Page images and extracted text
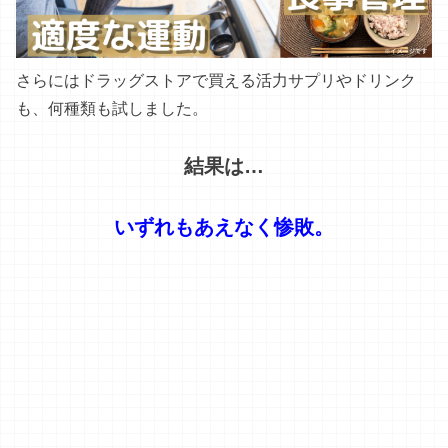
さらにはドラッグストアで買える活力サプリやドリンク
も、何種類も試しました。
結果は…
いずれもあえなく惨敗。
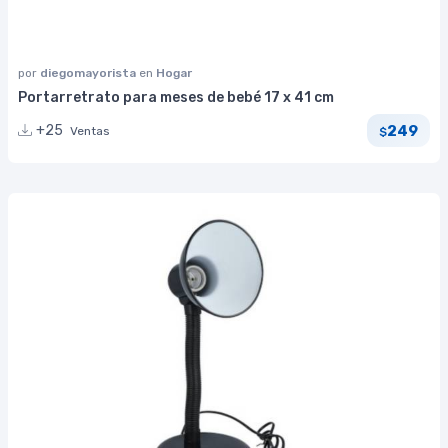
por
diegomayorista
en
Hogar
Portarretrato para meses de bebé 17 x 41 cm
249
+25
Ventas
$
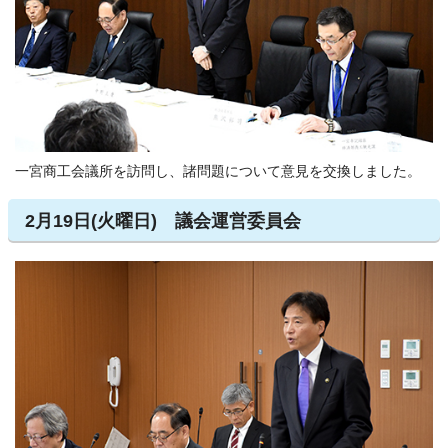
一宮商工会議所を訪問し、諸問題について意見を交換しました。
2月19日(火曜日) 議会運営委員会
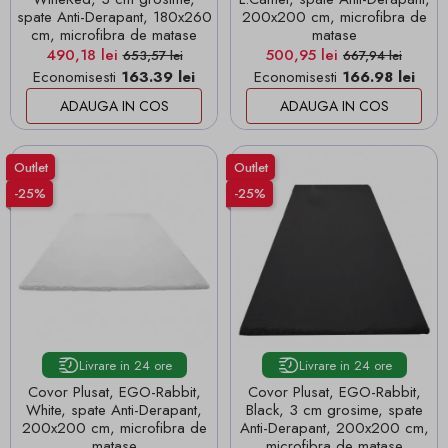
spate Anti-Derapant, 180x260
200x200 cm, microfibra de
cm, microfibra de matase
matase
Pret
Pret de baza
Pret
Pret de baza
490,18 lei
500,95 lei
653,57 lei
667,94 lei
Economisesti
163.39 lei
Economisesti
166.98 lei
ADAUGA IN COS
ADAUGA IN COS
Outlet
Outlet
-25%
-25%
Livrare in 24 ore
Livrare in 24 ore
Covor Plusat, EGO-Rabbit,
Covor Plusat, EGO-Rabbit,
White, spate Anti-Derapant,
Black, 3 cm grosime, spate
200x200 cm, microfibra de
Anti-Derapant, 200x200 cm,
matase
microfibra de matase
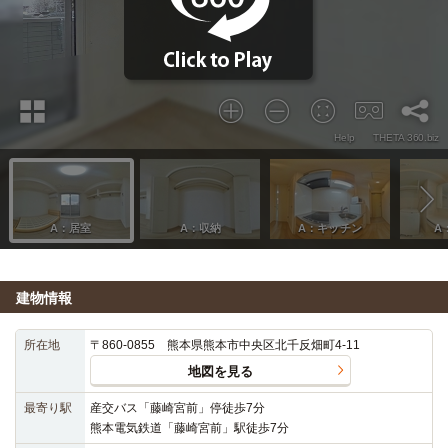
建物情報
所在地
〒860-0855 熊本県熊本市中央区北千反畑町4-11
地図を見る
最寄り駅
産交バス「藤崎宮前」停徒歩7分
熊本電気鉄道「藤崎宮前」駅徒歩7分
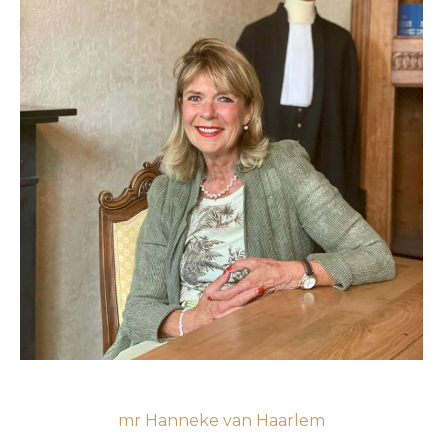
mr Hanneke van Haarlem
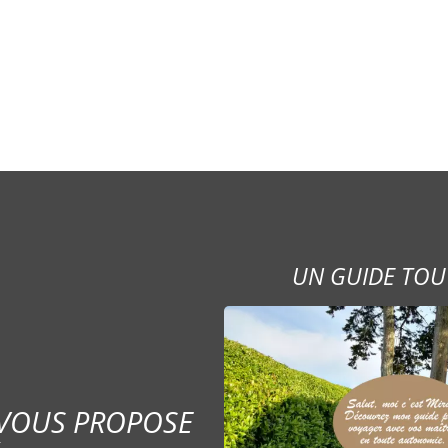
UN GUIDE TOU
 VOUS PROPOSE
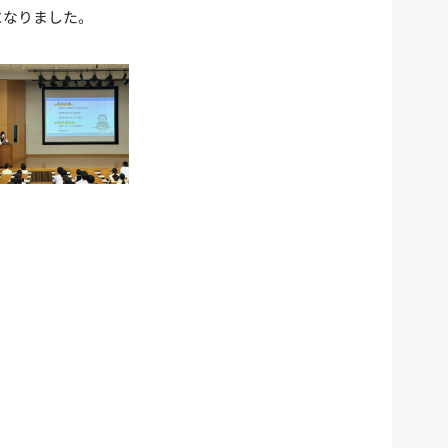
になりました。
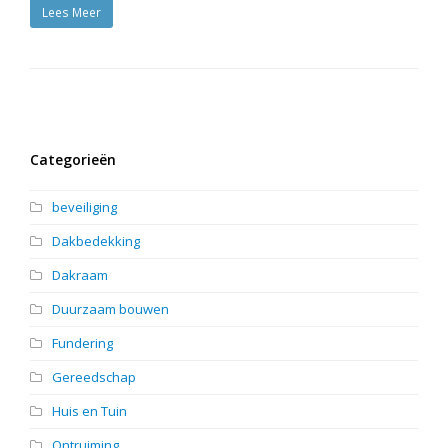
Lees Meer
Categorieën
beveiliging
Dakbedekking
Dakraam
Duurzaam bouwen
Fundering
Gereedschap
Huis en Tuin
Ontruiming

» **WHAT IS BEING ASKED**
Can you convert the text from all the rows above into a JSON list of strings, with one string per line and blank lines skipped? Leave the pictures out of the answer.

» **SOLUTION TO THIS EXERCISE**
[
  "さらにはドラッグストアで買える活力サプリやドリンク",
  "も、何種類も試しました。",
  "結果は…",
  "いずれもあえなく惨敗。",
  "por",
  "diegomayorista",
  "en",
  "Hogar",
  "Portarretrato para meses de bebé 17 x 41 cm",
  "249",
  "+25",
  "Ventas",
  "$",
  "一宮商工会議所を訪問し、諸問題について意見を交換しました。",
  "2月19日(火曜日) 議会運営委員会",
  "spate Anti-Derapant, 180x260",
  "200x200 cm, microfibra de",
  "cm, microfibra de matase",
  "matase",
  "Pret",
  "Pret de baza",
  "Pret",
  "Pret de baza",
  "490,18 lei",
  "500,95 lei",
  "653,57 lei",
  "667,94 lei",
  "Economisesti",
  "163.39 lei",
  "Economisesti",
  "166.98 lei",
  "ADAUGA IN COS",
  "ADAUGA IN COS",
  "Outlet",
  "Outlet",
  "-25%",
  "-25%",
  "Livrare in 24 ore",
  "Livrare in 24 ore",
  "Covor Plusat, EGO-Rabbit,",
  "Covor Plusat, EGO-Rabbit,",
  "White, spate Anti-Derapant,",
  "Black, 3 cm grosime, spate",
  "200x200 cm, microfibra de",
  "Anti-Derapant, 200x200 cm,",
  "matase",
  "microfibra de matase",
  "建物情報",
  "所在地",
  "〒860-0855 熊本県熊本市中央区北千反畑町4-11",
  "地図を見る",
  "最寄り駅",
  "産交バス「藤崎宮前」停徒歩7分",
  "熊本電気鉄道「藤崎宮前」駅徒歩7分",
  "mr Hanneke van Haarlem",
  "UN GUIDE TOU",
  " VOUS PROPOSE",
  "になりました。",
  "Lees Meer",
  "Categorieën",
  "beveiliging",
  "Dakbedekking",
  "Dakraam",
  "Duurzaam bouwen",
  "Fundering",
  "Gereedschap",
  "Huis en Tuin",
  "Ontruiming"
]